When I’m more concerned about my spouse’s issues than my heart issues, my marriage will never become a Christlike, Christ-centered marriage.

What Is God Up to in My Marriage?

So why would an all-wise and all-loving God put two immature, self-centered people together in marriage? Because marriage is a principle tool of sanctification. Marriage is a workroom for two people to become more like Christ! God intends marriage to break us of our self-sufficiency and our self-centeredness.

Indeed, there are two conflicting marital agendas. While we are working on our happiness in our marriage, God is working on our holiness in our marriage. While we are working on our comfort in our marriage, God is working on our conformity to Christ in our marriage.

Your marital calling is to see your spouse’s sinfulness and immaturity as an opportunity for your maturity! The more you witness your spouse’s weakness and wickedness, the greater your opportunity for your own personal holiness.

So what drives my marital agenda? Is it my happiness, my demandingness, my taking? Or, is it grace-love? Am I a selfish consumer or an other-centered giver in my marriage?

The more honest you are about your own wickedness and weakness, the greater your awareness of your need for Christ’s grace and the Father’s resurrection power. You can’t love like Christ in your own strength.

Jesus didn’t shed His blood to make my little Kingdom of Self work! Jesus shed His blood to crucify my Kingdom and to invite me into His Kingdom of grace-love for others.

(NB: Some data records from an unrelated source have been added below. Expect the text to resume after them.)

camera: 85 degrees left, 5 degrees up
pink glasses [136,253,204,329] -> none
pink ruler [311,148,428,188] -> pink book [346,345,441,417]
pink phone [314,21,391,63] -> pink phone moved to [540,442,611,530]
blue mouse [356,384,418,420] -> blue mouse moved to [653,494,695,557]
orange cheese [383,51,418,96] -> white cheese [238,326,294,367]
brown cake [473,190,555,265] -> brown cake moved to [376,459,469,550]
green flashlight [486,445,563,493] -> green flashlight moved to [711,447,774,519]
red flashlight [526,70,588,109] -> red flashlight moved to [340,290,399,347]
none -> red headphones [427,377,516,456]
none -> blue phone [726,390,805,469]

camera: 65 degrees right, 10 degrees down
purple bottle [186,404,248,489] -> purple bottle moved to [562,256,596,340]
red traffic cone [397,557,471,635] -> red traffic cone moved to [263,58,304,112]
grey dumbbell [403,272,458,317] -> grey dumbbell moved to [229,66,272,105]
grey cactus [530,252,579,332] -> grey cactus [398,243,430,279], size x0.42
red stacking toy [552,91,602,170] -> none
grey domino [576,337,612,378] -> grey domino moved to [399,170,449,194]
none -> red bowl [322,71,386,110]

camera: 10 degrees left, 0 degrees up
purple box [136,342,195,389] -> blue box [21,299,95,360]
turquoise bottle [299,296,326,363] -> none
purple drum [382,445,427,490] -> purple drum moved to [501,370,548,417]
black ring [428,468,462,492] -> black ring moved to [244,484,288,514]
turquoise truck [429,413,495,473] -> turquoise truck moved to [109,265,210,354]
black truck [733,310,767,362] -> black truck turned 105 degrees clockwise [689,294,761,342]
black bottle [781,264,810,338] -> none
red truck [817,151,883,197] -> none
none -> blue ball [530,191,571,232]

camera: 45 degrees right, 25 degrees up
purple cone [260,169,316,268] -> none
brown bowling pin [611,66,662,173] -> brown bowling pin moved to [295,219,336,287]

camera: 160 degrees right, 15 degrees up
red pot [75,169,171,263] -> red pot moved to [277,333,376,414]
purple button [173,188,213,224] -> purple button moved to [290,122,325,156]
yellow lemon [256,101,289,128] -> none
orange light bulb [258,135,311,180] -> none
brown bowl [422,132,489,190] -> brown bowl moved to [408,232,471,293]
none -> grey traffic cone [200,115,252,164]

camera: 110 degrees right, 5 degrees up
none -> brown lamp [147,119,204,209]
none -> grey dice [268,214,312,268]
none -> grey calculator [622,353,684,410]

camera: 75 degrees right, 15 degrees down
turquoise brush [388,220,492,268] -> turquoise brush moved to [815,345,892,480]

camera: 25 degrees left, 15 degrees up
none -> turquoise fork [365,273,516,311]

God calls you into a messy, imperfect, sinful marriage so you can grow in your love for your spouse in their darkest, most wicked, ugliest, most evil moments—and so you can move toward them with Christlike grace.

So What? What Now?

How would my attitude toward my spouse and my marriage change if I admitted to myself and God that the core problem in my marriage is me? “I have been about me and my happiness instead of about God’s glory and my spouse’s holiness and my own holiness.”

And what if I admitted that I can’t love my spouse like Christ without Christ’s grace, the Father’s resurrection power, and the Spirit’s filling? This is why Ephesians 5:22-33 is surrounded by the Spirit’s filling (Ephesians 5:18), Christ’s power (Ephesians 6:10), and the armor of God (Ephesians 6:11-18).

The only hope for a holy marriage is a humbled, repentant spouse desperately dependent upon Christ’s strength to sacrificially love their spouse. Agape love is not natural. It’s supernatural. We need Jesus!